▶ [Your assignment]
Look below for the line with "list [74, 420, 738, 847]" and the line with "List each element's type and"; repeat exactly those two lines and all lines between them, but no pictures.
Dataset entries Block Start
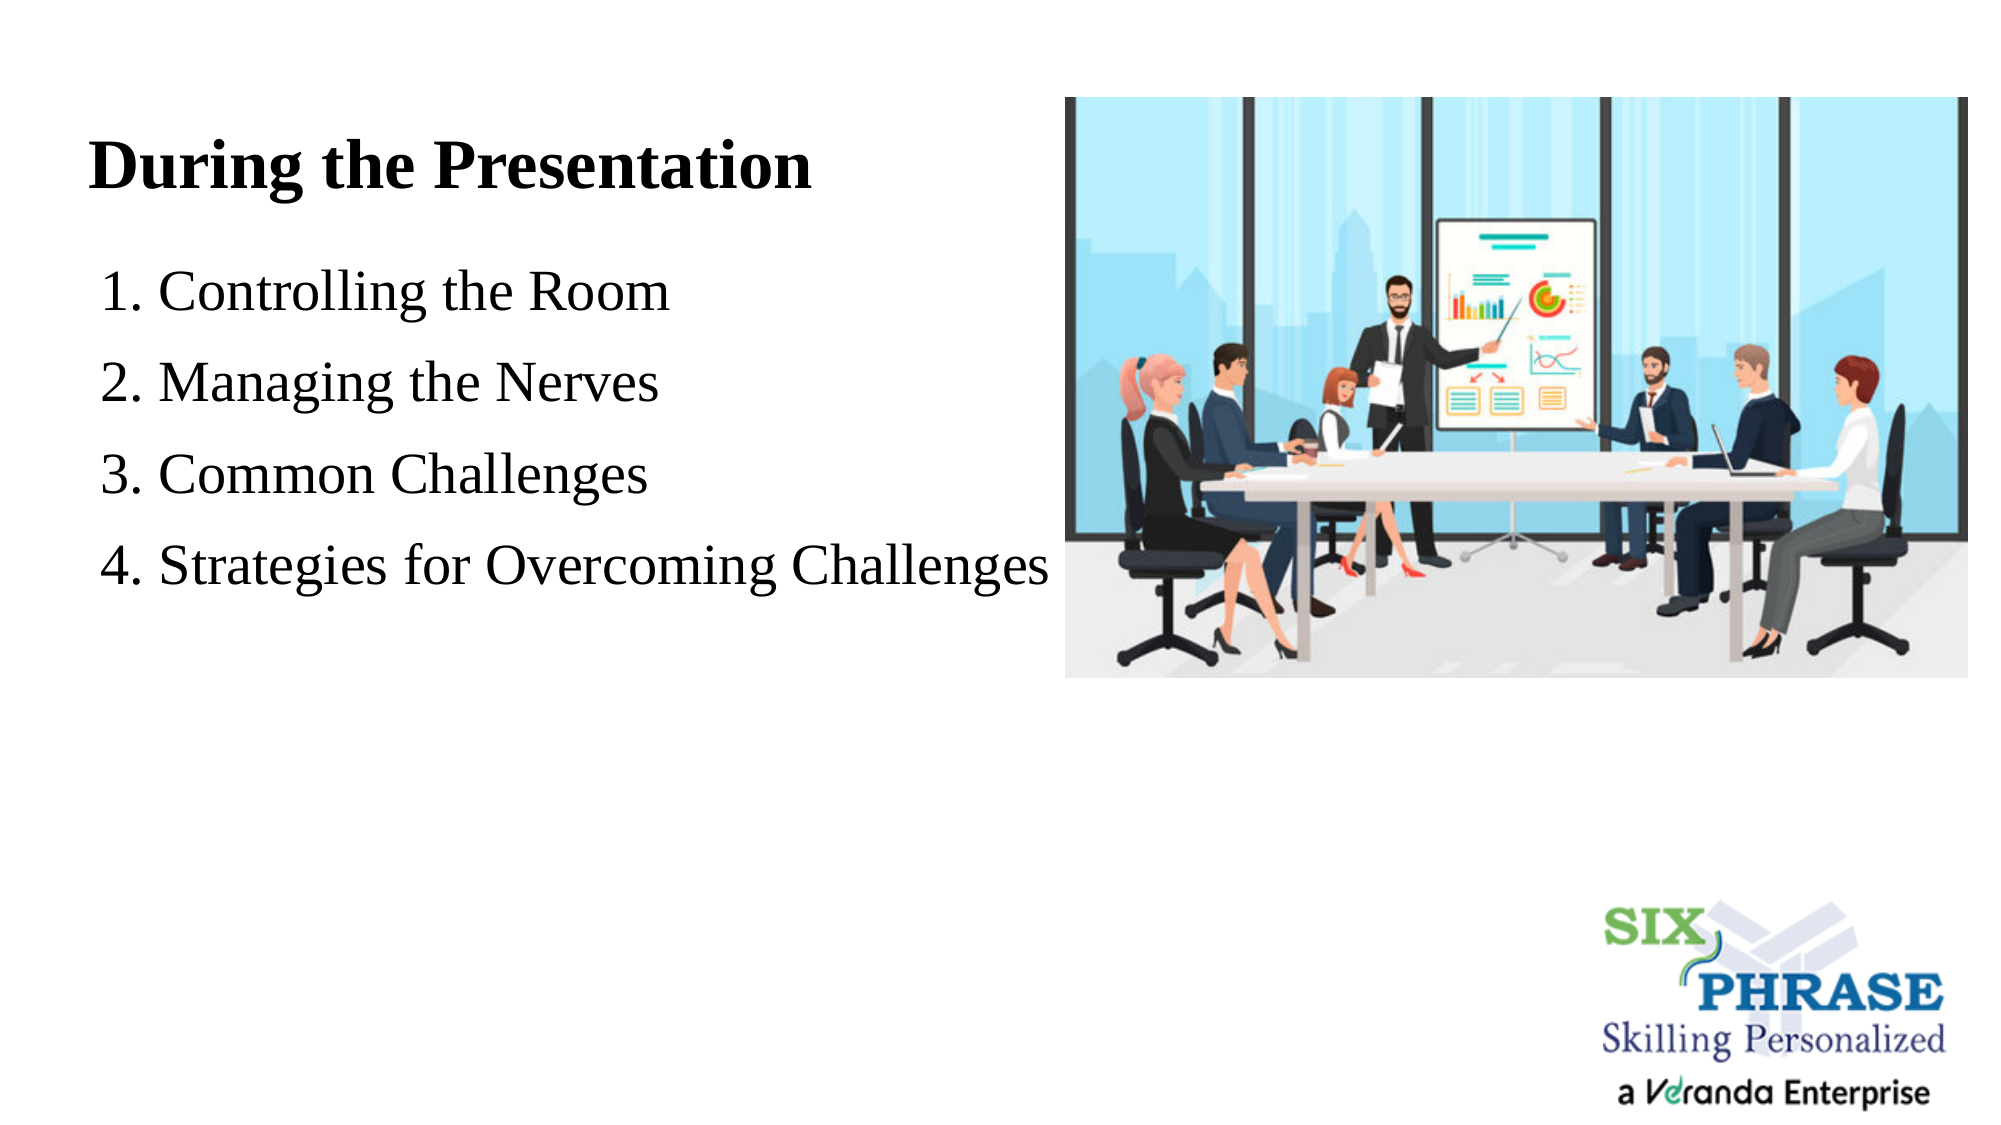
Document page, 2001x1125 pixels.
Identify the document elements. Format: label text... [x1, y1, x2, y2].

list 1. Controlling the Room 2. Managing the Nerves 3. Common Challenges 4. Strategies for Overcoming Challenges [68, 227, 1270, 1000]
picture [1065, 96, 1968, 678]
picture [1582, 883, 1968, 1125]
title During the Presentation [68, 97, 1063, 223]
Dataset entries Block End
Dataset entries Block Start
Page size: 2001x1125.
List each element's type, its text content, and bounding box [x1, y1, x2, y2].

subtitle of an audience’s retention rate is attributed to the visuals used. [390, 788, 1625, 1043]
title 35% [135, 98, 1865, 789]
Dataset entries Block End
Dataset entries Block Start
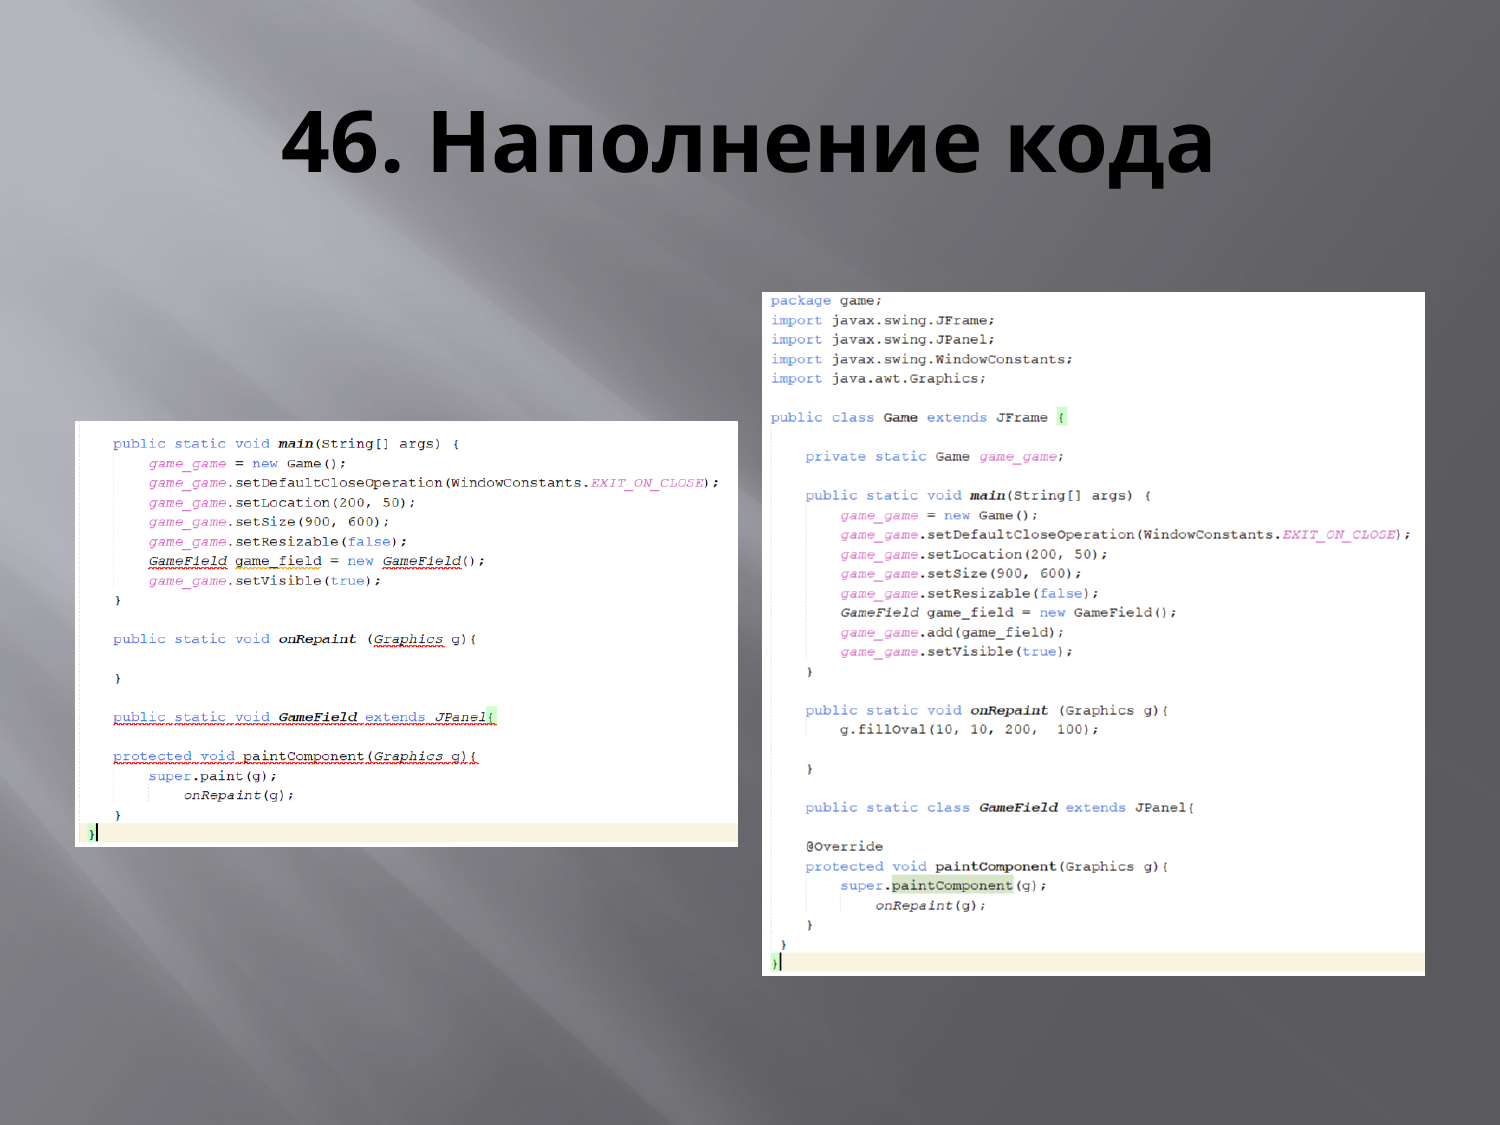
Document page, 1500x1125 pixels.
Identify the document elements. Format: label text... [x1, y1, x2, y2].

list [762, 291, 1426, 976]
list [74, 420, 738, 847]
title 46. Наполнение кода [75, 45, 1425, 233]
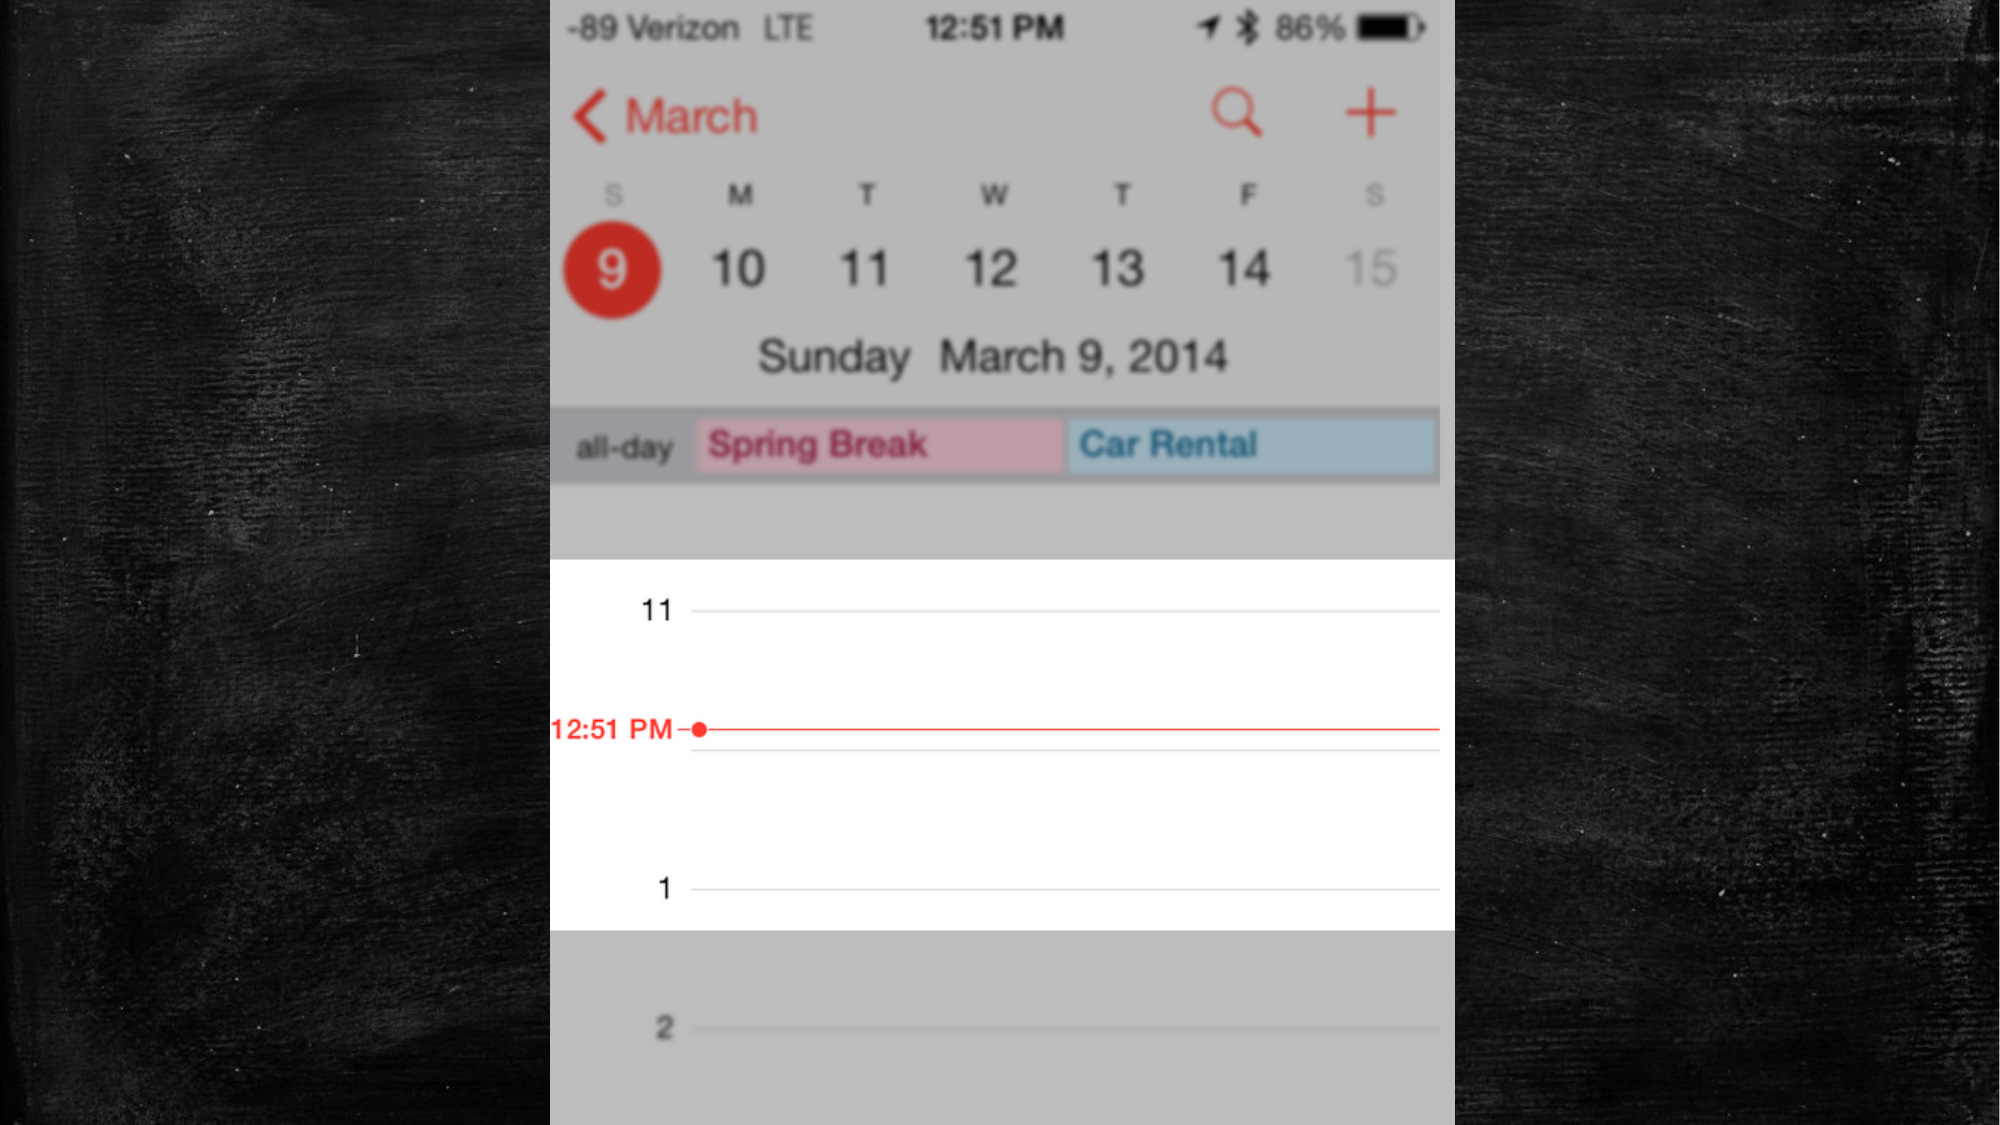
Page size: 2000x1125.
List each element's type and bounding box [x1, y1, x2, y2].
Dataset entries Block End
▶ [Your response]
list [74, 420, 738, 847]
title 46. Наполнение кода [75, 45, 1425, 233]
Page size: 2000x1125.
List each element's type and bounding box [x1, y1, x2, y2].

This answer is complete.